RECORDED DATA:
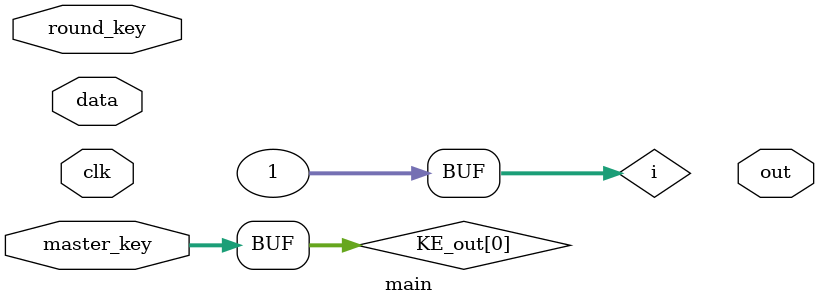
<source format=v>
`timescale 1ns / 1ps

  
module main(input [127:0] data, input [127:0] round_key, input [127:0] master_key, output [127:0] out, input clk);

integer i = 1;
/*wire [127:0] temp;
assign temp = data;
wire [127:0] t0[;
wire [127:0] t1;
wire [127:0] t2;
//wire [127:0] t3;
wire [127:0] t4;
wire [127:0] t5;
wire [127:0] t6;
wire [127:0] t7;*/
wire [127:0] SB_out [10:0];
wire [127:0] SR_out [10:0];
wire [127:0] MX_out [10:0];
wire [127:0] AR_out [10:0];
wire [127:0] KE_out [10:0];
//wire [127:0] t8;

wire [127:0] temp_key [11:0];
//integer j;
assign KE_out[0] = master_key;
addroundkey aRK1(data, AR_out[0], KE_out[0], clk);
Key_Expansion KE1(KE_out[0], KE_out[1], 1, clk);

genvar j;
generate
for(j = 1; j <= 9; j = j + 1)
begin: h
Byte_Sub SB1(AR_out[j-1], SB_out[j], clk);
ShiftRows SR1(SB_out[j], SR_out[j], clk);
MixColumns MX1(SR_out[j], MX_out[j], clk);
addroundkey aRK2(MX_out[j], AR_out[j], KE_out[j], clk);
Key_Expansion ke(KE_out[j], KE_out[j+1], j, clk); 
end

endgenerate


endmodule






</source>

INSTRUCTIONS TO FOLLOW:
Each line from the one containing "wire [127:0] t5;" through the final line of the records must be repeated exactly, with no line added or dropped.

RESPONSE AREA:
wire [127:0] t5;
wire [127:0] t6;
wire [127:0] t7;*/
wire [127:0] SB_out [10:0];
wire [127:0] SR_out [10:0];
wire [127:0] MX_out [10:0];
wire [127:0] AR_out [10:0];
wire [127:0] KE_out [10:0];
//wire [127:0] t8;

wire [127:0] temp_key [11:0];
//integer j;
assign KE_out[0] = master_key;
addroundkey aRK1(data, AR_out[0], KE_out[0], clk);
Key_Expansion KE1(KE_out[0], KE_out[1], 1, clk);

genvar j;
generate
for(j = 1; j <= 9; j = j + 1)
begin: h
Byte_Sub SB1(AR_out[j-1], SB_out[j], clk);
ShiftRows SR1(SB_out[j], SR_out[j], clk);
MixColumns MX1(SR_out[j], MX_out[j], clk);
addroundkey aRK2(MX_out[j], AR_out[j], KE_out[j], clk);
Key_Expansion ke(KE_out[j], KE_out[j+1], j, clk); 
end

endgenerate


endmodule






</source>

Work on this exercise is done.